- Provided information:

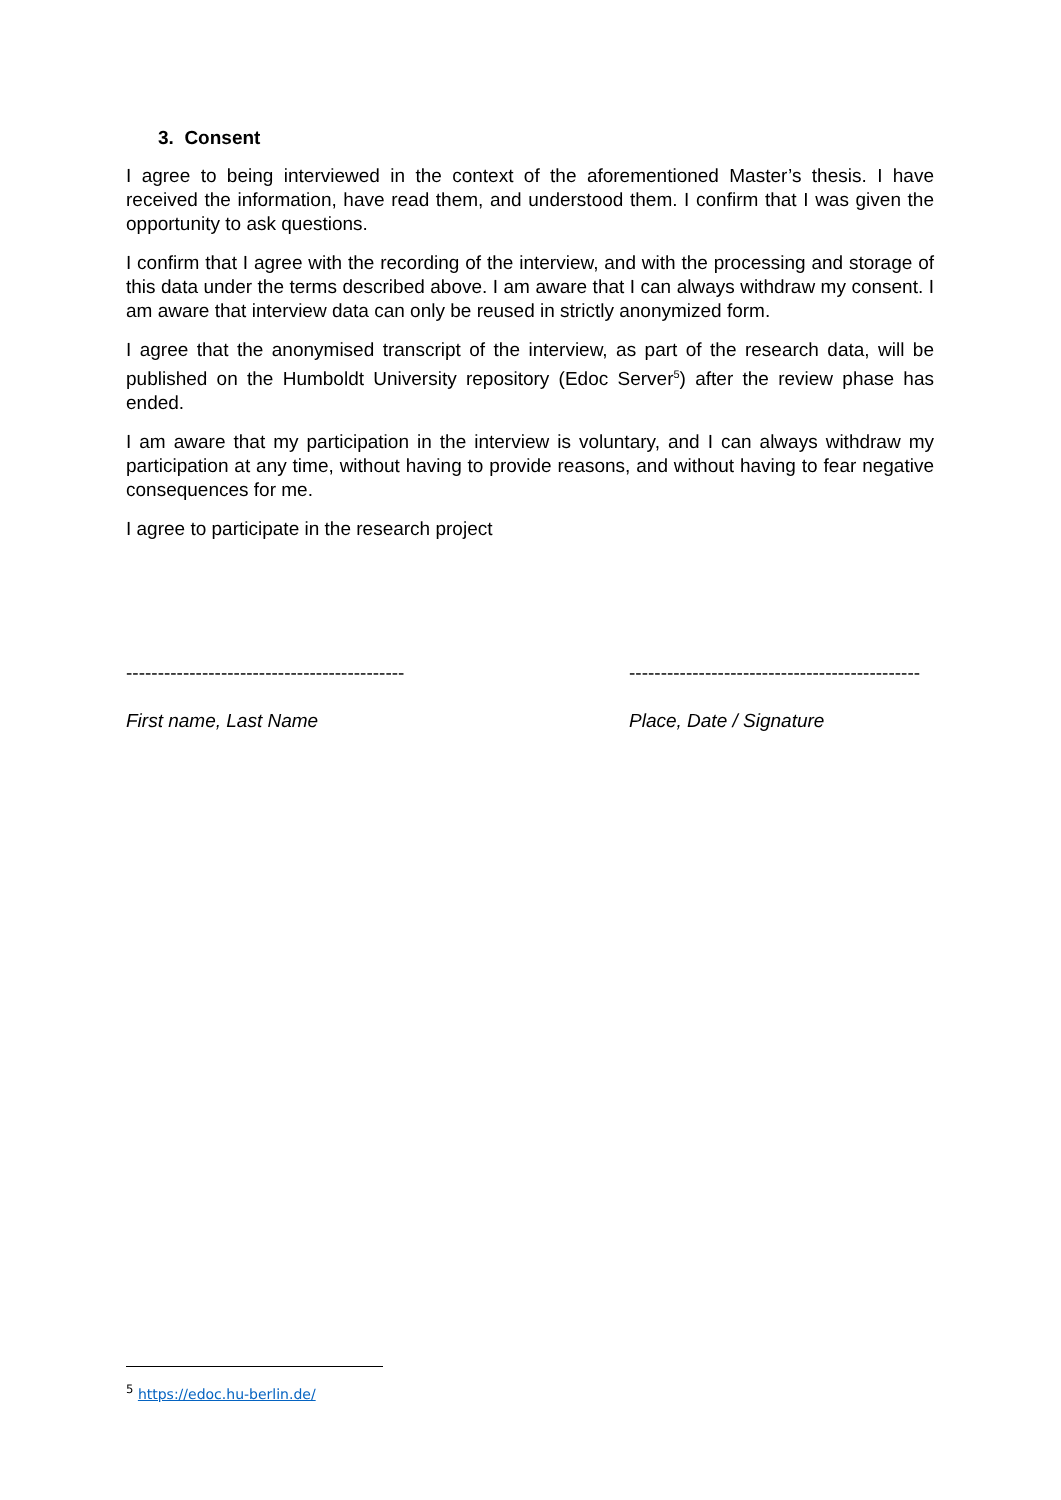3. Consent
I agree to being interviewed in the context of the aforementioned Master’s thesis. I have received the information, have read them, and understood them. I confirm that I was given the opportunity to ask questions.
I confirm that I agree with the recording of the interview, and with the processing and storage of this data under the terms described above. I am aware that I can always withdraw my consent. I am aware that interview data can only be reused in strictly anonymized form.
I agree that the anonymised transcript of the interview, as part of the research data, will be published on the Humboldt University repository (Edoc Server<sup>5</sup>) after the review phase has ended.
I am aware that my participation in the interview is voluntary, and I can always withdraw my participation at any time, without having to provide reasons, and without having to fear negative consequences for me.
I agree to participate in the research project
--------------------------------------------
First name, Last Name
----------------------------------------------
Place, Date / Signature
<sup>5</sup> https://edoc.hu-berlin.de/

- Your instructions:
Output the records above verbatim. Pictures stay out.

- Solution for this exercise:
3. Consent
I agree to being interviewed in the context of the aforementioned Master’s thesis. I have received the information, have read them, and understood them. I confirm that I was given the opportunity to ask questions.
I confirm that I agree with the recording of the interview, and with the processing and storage of this data under the terms described above. I am aware that I can always withdraw my consent. I am aware that interview data can only be reused in strictly anonymized form.
I agree that the anonymised transcript of the interview, as part of the research data, will be published on the Humboldt University repository (Edoc Server<sup>5</sup>) after the review phase has ended.
I am aware that my participation in the interview is voluntary, and I can always withdraw my participation at any time, without having to provide reasons, and without having to fear negative consequences for me.
I agree to participate in the research project
--------------------------------------------
First name, Last Name
----------------------------------------------
Place, Date / Signature
<sup>5</sup> https://edoc.hu-berlin.de/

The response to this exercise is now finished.